Your Yes Means Yes

“All you need to say is simply ‘Yes’ or ‘No’; anything beyond this comes from the evil one.” – Matthew 5:37

Jesus said this to a culture that had built an elaborate system of oath-making. There were oaths that were binding and oaths that were not. There were loopholes and technicalities and ways to make a promise that was not really a promise. People had gotten so creative with their commitments that you never really knew whether a man meant what he said.

Jesus cut through all of it with one sentence. Just say yes or no and mean it.

That was radical then. It is somehow even more radical now.

We live in a world of fine print. Contracts with exceptions. Commitments with exit clauses. Relationships with conditions buried in the small text. We have normalized a version of integrity where keeping your word only applies when it’s convenient, when no better option has appeared, and when there’s a consequence for walking away.

But a man of God is supposed to be different.

Your word should be a closed transaction. When you say you are going to do something, it is done. When you make a commitment, it is kept. When you say yes, you mean yes. When you say no, you mean no. No follow-up oath required. No loophole needed. Just your word – and the reputation you have built for being a man who keeps it.

I have tried to build that reputation over my lifetime. Not perfectly. I have fallen short. But it has always mattered deeply to me that the people who know me best know that when I say something, I mean it. That if I tell you I will be there, I will be there. That if I make a commitment, I honor it even when honoring it costs me something.

Because here is the truth – your integrity is always tested most when keeping your word becomes inconvenient. That is when the real you shows up. Anyone can keep a commitment when it is easy. The man of God keeps it when it is hard.

Luke 16:10 says, “Whoever can be trusted with very little can also be trusted with much, and whoever is dishonest with very little will also be dishonest with much.” Faithfulness in small things is how you build a life that God can trust with big things.
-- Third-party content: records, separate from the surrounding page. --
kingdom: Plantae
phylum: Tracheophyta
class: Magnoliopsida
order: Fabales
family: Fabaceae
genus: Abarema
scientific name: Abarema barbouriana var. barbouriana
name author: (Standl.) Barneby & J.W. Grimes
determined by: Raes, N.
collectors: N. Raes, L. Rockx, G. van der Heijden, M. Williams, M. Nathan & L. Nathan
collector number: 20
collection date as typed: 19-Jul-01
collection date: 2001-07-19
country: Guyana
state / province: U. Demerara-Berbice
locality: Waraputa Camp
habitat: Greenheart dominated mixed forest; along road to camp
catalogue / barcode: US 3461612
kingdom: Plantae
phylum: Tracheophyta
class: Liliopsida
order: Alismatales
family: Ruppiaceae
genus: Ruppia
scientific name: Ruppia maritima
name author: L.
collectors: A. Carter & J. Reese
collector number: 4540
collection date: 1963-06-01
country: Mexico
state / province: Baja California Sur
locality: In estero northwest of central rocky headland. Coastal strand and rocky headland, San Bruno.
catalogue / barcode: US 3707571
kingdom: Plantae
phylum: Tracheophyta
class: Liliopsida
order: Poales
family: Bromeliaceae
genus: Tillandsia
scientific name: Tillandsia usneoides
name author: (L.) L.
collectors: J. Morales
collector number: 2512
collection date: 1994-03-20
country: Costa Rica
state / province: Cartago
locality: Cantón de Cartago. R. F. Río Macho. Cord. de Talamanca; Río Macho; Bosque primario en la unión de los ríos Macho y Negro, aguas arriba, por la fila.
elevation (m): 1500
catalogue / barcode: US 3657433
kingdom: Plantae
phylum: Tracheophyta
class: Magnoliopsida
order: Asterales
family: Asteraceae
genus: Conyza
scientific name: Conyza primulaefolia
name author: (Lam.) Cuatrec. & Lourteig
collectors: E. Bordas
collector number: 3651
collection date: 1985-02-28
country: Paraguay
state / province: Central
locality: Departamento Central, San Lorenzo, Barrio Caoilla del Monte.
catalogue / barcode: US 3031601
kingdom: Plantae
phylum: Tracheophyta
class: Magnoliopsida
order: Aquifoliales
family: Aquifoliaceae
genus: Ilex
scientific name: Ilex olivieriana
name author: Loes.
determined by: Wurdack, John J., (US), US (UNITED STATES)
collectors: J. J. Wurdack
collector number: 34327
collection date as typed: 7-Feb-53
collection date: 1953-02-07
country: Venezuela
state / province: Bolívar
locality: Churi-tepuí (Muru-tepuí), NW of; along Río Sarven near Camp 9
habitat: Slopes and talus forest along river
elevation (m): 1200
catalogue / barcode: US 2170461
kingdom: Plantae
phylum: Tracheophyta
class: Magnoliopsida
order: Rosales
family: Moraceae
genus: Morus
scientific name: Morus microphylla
It starts with your word on ordinary Tuesdays, not just in the big moments.

Proverbs 10:9 says, “Whoever walks in integrity walks securely, but whoever takes crooked paths will be found out.” Security is not found in cleverness or flexibility. It is found in integrity. The man who says what he means and means what he says never has to remember what story he told. He just tells the truth and walks on.

James 5:12 echoes Jesus almost word for word – “Let your yes be yes and your no be no.” James had heard the sermon. He remembered it decades later. Because it mattered that much.

People are watching to see whether your word means anything. Your girlfriend/wife is watching. Your children will watch. Your coworkers will notice. And over time, the reputation you build will either open doors or close them. Not because of what you say about yourself, but because of whether you do what you said.

Be the man that people don’t have to follow up with. Be the man whose handshake is enough. Be the man whose yes means yes and whose no means no, and who never needs a contract to prove he meant it.

That is a rare man. Be that man.

Challenge this week: Think about a commitment you have made that you have been slow to follow through on. This week, follow through. Let your yes mean yes.